**Check your understanding:**
**A)** Reproduce the cookbook review starting with "As he makes" and going on through "to consume it.", substituting "goal" for "mission".
**B)** Pick up the cookbook review after its final sentence and carry it forward.

**Excerpted passage:**

-- Opening Marker --

Jamie Oliver's Jamie at Home: The Good Life Well Within Reach [cookbook review]

Culinary subtlety is not Jamie Oliver’s strong suit. Leave frail wisps of flavor, prissy ingredients, and foam concoctions to Vongerichten and Achatz — Oliver believes growing, cooking and eating food should be a literally down-to-earth experience.

As he makes clear in Jamie at Home: Cook Your Way to the Good Life (Hyperion, buy from Amazon), he has made it his mission to put people in touch with their food, encouraging them to caress it, loll in it and quite possibly even make sweet love to it. Then and only then will one be prepared — nay, worthy — to consume it.

-- Closing Marker --

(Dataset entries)
-- Opening Marker --

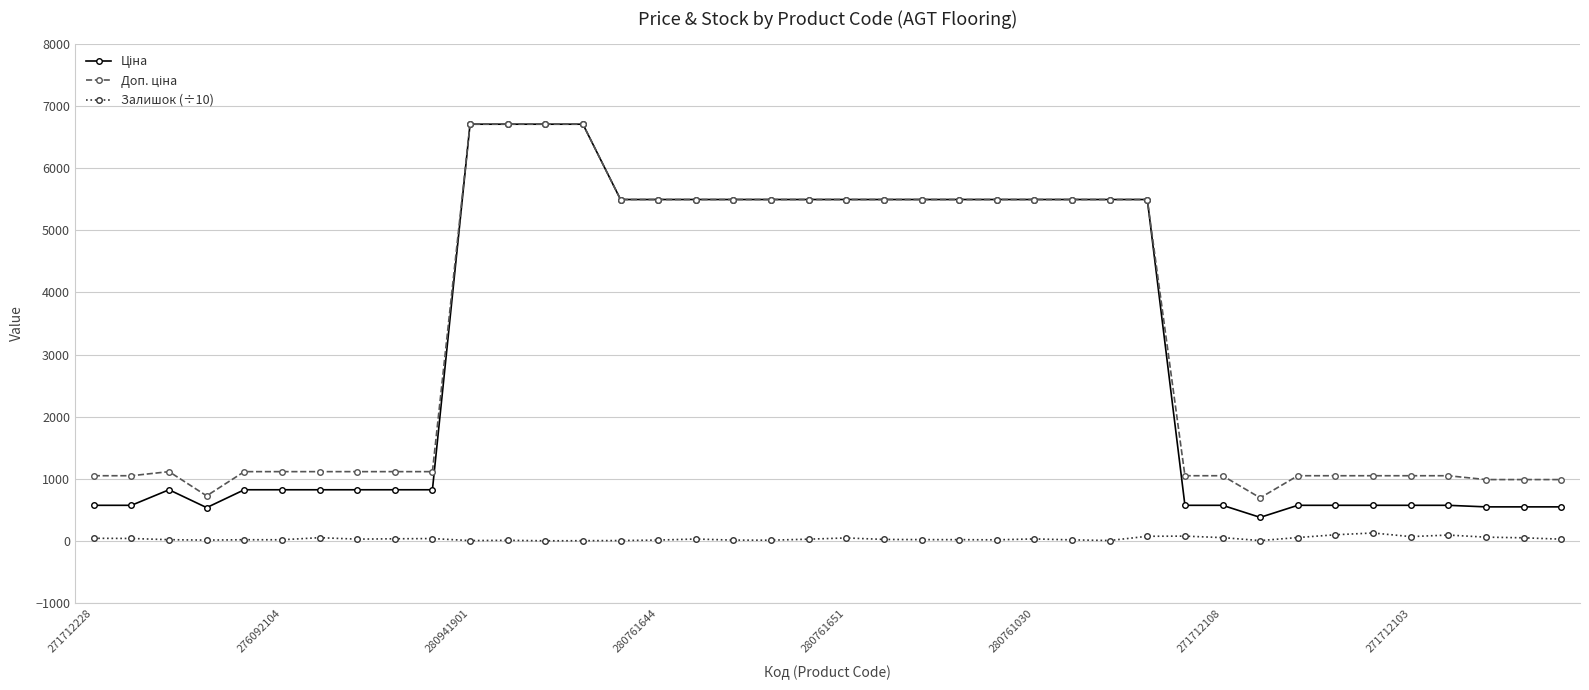

True or false: Залишок (÷10) has more than 0 interior local peaks.

True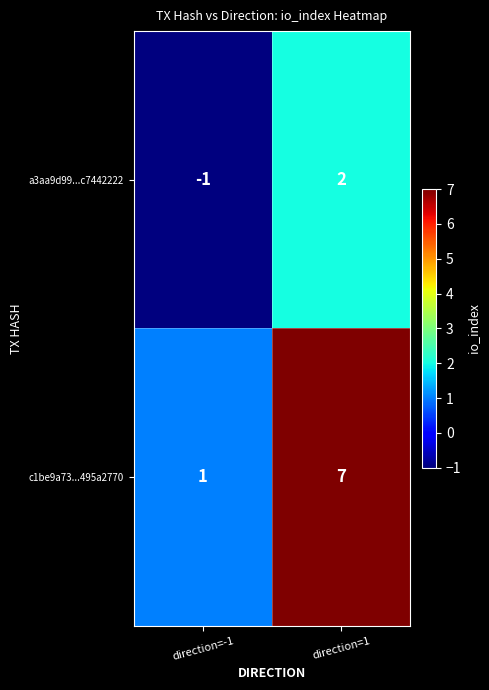

Which label corresponds to the largest value in the chart?

direction=1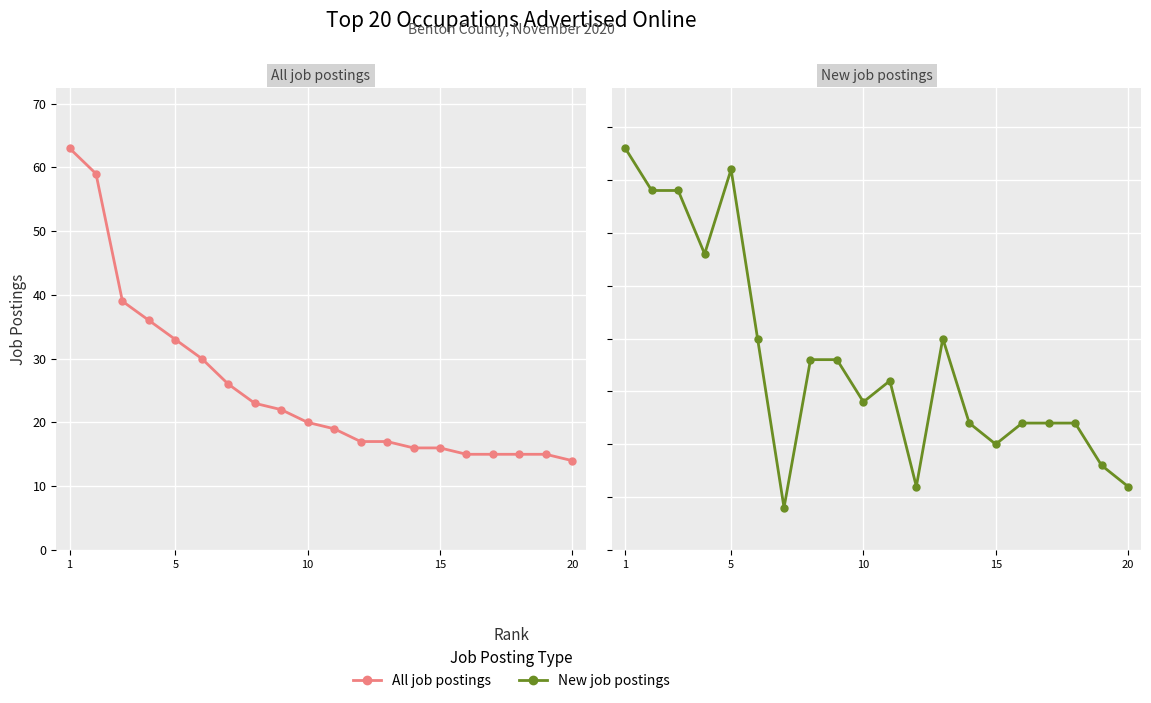

Read the All job postings value at 15, to the nearest 5.

15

-- Closing Marker --

**Answers given:**
**A)**
As he makes clear in Jamie at Home: Cook Your Way to the Good Life (Hyperion, buy from Amazon), he has made it his goal to put people in touch with their food, encouraging them to caress it, loll in it and quite possibly even make sweet love to it. Then and only then will one be prepared — nay, worthy — to consume it.

**B)**
Oliver — he of the carefully manicured faux-hawk, crusty Birkenstocks, and food-related devotions ballyhooing loud enough to rival the enthusiasm of the late, great Steve Irwin (to whom Jamie at Home is dedicated) — is already the author of nearly a dozen cookbooks, and has starred in 13 TV shows. But he still manages to serve up an original, animated and helpful guide for anyone who’s agro over agra in Jamie at Home, which is an accessible equal parts philosophical tract, cookbook, and for-dummies-style gardening guide.

Cook, Gardener, Philosopher

The book is divided seasonally and then subdivided again by ingredient, complete with both growing and purchasing tips. For cooks, he presents pantry-friendly recipes ranging from the pleasantly rustic (homemade ketchup; smashed peas and fava beans on toast) to the sublimely urbane (lamb tartare; crispy pigeon with a sweet and sour dipping sauce), though his recipe-writing style is such that one must be comfortable following measurements that dictate a "glug" of this, a "swig" of that and a "big lob" of something or other.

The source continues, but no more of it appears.